Wood comes from trees, of course. Trees and all plants are beneficial as living things -- acting as the earth’s “lungs”, they take carbon dioxide (a greenhouse gas) from the atmosphere, and give off oxygen. For as long as the wood exists, living or not, a quantity of carbon is contained and “lock in”. The carbon is eventually released back to the atmosphere, either through bio-degradation (rotting in a forest or a landfill) or burning. In the case of burning, the wood may be used as a renewable biomass energy source, fueling boilers that provide power.

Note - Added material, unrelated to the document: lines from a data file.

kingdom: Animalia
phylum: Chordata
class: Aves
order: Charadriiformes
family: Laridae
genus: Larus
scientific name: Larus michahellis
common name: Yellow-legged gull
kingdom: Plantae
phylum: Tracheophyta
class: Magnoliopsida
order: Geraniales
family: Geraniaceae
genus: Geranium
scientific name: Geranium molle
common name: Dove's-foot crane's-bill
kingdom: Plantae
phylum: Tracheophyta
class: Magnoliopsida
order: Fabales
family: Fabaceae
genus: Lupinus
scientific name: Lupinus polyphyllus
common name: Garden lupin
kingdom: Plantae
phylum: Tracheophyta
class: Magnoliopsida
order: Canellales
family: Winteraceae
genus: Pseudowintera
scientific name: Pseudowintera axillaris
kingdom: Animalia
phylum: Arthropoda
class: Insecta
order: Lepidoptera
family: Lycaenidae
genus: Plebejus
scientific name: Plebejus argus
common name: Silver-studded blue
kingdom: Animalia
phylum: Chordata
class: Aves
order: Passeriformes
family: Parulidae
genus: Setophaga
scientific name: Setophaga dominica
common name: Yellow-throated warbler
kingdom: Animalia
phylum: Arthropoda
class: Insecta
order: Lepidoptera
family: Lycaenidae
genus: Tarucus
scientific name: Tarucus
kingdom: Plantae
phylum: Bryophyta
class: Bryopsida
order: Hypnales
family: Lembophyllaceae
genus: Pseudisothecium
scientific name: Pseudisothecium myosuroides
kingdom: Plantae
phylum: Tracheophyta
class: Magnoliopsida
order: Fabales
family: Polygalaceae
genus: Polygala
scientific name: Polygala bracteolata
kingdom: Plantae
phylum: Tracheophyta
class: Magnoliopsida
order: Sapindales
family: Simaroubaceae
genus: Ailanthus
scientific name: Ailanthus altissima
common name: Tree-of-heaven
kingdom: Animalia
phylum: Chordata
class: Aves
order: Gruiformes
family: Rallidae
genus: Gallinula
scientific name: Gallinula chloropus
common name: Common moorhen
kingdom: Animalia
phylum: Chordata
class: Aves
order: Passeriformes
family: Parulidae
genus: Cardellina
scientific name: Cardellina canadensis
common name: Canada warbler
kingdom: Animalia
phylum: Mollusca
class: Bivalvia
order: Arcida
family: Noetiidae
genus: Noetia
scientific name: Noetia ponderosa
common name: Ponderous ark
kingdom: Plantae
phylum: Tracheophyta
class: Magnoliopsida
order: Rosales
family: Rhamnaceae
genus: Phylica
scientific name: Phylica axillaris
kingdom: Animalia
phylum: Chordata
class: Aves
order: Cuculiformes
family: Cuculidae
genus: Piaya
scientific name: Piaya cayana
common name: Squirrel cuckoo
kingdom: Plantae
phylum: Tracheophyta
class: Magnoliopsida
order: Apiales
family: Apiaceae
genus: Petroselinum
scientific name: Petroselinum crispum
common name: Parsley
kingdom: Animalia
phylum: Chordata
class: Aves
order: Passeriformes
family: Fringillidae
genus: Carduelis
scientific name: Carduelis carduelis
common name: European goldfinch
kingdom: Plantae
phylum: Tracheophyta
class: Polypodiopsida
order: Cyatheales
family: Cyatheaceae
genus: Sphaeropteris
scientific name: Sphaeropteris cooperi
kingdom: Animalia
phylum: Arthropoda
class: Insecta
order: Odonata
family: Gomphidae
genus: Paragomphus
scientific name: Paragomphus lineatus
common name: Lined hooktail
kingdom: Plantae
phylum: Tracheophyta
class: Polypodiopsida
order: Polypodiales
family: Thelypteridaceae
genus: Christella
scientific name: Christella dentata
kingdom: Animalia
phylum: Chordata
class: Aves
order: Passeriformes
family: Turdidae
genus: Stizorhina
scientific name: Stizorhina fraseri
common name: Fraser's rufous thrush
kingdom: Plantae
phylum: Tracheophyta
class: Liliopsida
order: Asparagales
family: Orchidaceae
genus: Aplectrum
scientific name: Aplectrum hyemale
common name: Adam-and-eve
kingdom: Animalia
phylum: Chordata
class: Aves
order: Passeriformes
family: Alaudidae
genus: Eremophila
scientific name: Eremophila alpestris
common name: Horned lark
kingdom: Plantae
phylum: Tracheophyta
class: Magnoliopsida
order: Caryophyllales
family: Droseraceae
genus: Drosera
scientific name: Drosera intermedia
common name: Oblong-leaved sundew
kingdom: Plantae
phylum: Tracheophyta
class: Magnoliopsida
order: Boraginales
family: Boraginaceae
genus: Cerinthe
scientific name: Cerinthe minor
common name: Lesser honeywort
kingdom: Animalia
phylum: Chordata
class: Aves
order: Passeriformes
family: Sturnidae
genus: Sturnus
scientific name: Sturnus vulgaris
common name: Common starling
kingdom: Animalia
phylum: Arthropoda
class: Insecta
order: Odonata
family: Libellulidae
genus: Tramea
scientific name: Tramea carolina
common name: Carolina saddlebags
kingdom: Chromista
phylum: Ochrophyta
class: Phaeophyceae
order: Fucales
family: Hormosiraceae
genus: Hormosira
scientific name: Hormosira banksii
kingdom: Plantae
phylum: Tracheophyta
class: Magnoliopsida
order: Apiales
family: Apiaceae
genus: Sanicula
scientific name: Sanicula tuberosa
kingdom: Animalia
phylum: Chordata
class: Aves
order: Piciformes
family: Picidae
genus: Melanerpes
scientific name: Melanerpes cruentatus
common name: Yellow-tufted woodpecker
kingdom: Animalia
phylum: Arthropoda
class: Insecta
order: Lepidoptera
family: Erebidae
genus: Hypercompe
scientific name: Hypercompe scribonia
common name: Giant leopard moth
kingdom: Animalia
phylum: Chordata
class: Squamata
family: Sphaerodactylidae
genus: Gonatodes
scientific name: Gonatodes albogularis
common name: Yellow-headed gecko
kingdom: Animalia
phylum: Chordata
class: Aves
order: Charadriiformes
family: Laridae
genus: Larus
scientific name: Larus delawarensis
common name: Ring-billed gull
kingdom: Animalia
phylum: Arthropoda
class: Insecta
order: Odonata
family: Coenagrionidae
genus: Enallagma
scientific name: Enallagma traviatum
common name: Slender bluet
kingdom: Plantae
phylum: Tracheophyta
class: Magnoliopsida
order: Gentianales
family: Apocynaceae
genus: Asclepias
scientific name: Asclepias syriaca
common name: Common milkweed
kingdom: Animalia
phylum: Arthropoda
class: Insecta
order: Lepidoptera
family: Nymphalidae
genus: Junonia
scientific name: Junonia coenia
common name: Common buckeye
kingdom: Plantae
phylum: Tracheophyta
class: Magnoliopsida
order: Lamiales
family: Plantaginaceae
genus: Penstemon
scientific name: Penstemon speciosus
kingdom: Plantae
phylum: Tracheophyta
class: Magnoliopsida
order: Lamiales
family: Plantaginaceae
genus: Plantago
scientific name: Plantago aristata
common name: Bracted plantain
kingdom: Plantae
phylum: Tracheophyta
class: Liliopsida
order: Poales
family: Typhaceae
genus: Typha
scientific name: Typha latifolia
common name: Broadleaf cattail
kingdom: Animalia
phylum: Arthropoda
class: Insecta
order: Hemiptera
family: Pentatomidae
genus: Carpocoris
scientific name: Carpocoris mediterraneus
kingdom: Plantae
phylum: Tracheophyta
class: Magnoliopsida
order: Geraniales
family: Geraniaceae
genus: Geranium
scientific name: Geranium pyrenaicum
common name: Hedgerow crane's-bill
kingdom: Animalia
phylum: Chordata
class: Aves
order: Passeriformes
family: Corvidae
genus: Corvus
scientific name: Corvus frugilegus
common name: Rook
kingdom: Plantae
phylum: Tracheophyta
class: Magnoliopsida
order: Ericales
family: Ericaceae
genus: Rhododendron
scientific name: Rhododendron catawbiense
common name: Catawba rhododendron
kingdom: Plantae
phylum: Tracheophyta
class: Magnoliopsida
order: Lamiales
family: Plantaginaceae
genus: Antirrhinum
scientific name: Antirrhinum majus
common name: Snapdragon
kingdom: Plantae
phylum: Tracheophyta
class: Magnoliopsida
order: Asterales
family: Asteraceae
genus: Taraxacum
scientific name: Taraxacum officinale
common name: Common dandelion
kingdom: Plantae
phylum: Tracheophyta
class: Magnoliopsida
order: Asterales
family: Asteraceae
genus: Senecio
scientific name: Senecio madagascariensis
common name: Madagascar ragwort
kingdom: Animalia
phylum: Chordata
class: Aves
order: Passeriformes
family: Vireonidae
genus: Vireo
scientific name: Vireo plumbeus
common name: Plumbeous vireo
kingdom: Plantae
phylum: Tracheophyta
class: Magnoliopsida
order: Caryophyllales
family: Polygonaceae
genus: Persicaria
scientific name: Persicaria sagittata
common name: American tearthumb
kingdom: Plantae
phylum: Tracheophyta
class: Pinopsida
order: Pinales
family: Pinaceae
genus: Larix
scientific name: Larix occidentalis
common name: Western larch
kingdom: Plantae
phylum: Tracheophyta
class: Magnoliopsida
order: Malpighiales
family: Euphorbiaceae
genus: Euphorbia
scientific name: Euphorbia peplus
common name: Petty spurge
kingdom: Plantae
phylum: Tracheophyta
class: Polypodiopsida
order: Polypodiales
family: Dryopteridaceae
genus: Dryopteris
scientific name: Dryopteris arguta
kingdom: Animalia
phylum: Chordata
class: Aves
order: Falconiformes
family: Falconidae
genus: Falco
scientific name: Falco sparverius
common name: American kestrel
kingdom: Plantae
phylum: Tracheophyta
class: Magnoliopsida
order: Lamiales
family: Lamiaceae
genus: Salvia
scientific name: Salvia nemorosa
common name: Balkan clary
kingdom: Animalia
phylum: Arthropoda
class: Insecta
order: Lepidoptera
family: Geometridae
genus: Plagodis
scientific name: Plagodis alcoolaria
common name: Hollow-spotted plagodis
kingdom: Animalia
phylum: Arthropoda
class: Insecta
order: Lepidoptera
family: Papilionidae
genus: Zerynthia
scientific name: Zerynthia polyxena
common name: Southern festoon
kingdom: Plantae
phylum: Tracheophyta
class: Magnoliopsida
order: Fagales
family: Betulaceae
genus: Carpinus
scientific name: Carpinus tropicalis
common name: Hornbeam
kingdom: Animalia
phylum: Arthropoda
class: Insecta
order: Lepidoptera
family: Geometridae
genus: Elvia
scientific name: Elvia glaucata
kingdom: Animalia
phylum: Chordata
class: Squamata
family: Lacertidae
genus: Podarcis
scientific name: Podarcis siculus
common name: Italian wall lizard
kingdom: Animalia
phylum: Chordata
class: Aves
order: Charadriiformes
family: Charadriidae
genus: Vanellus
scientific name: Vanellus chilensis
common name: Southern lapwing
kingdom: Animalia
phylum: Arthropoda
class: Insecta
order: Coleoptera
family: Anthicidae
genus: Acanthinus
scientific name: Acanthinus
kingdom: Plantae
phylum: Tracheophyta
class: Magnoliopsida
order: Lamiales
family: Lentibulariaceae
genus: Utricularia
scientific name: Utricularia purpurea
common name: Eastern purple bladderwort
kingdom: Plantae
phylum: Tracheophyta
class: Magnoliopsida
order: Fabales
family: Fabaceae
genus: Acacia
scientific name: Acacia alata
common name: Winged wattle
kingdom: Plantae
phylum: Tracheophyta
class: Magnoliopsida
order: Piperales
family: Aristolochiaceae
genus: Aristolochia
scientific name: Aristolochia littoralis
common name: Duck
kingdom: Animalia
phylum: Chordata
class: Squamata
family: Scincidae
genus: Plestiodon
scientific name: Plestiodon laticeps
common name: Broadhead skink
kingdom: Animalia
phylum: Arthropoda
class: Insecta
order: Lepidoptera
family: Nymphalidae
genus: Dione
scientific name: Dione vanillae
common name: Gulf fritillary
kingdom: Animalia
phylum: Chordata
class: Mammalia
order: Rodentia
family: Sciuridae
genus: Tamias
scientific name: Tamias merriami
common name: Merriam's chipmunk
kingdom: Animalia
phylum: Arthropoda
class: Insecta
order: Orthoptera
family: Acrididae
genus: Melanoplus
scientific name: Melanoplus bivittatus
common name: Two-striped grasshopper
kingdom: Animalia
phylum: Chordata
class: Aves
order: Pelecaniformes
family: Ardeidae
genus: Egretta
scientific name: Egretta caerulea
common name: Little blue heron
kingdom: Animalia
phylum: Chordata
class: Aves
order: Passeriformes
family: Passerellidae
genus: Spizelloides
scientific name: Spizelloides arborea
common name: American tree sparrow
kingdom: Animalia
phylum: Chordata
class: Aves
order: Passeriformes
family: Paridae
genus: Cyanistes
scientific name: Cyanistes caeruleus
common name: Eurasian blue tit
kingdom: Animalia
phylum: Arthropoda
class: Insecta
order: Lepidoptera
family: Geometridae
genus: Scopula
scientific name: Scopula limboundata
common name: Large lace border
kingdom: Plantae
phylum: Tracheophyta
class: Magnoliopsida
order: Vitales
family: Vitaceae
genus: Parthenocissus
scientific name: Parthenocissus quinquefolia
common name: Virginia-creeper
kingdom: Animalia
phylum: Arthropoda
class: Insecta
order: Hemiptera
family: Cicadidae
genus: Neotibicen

It is important to consider that the carbon released to the atmosphere by wood is carbon that was taken from the atmosphere in the first place, so the net carbon “footprint” on the atmosphere is essentially zero, on life-cycle balance. Compare to a fossil fuel resource, where carbon is unlocked from permanent storage deep in the earth, and inevitably ends up in our atmosphere.
Considering the carbon that is locked in to the wood used to construct an all-wood building can inform us that the building may be operated (heated, cooled and illuminated) for years before its net, life-cycle carbon footprint climbs above zero!
“Cradle-to-cradle” thinking emphasizes the planned re-use of a material at the end of its first useful life. Extremely green buildings can be planned to use reusable materials installed in ways that are easily disassembled for re-use in newer buildings or otherwise. The re-use of timbers from older building frames to make newer buildings is a standard and age-old practice based only on cost-savings, that illustrates “cradle-to-cradle” thinking by giving the material a new life.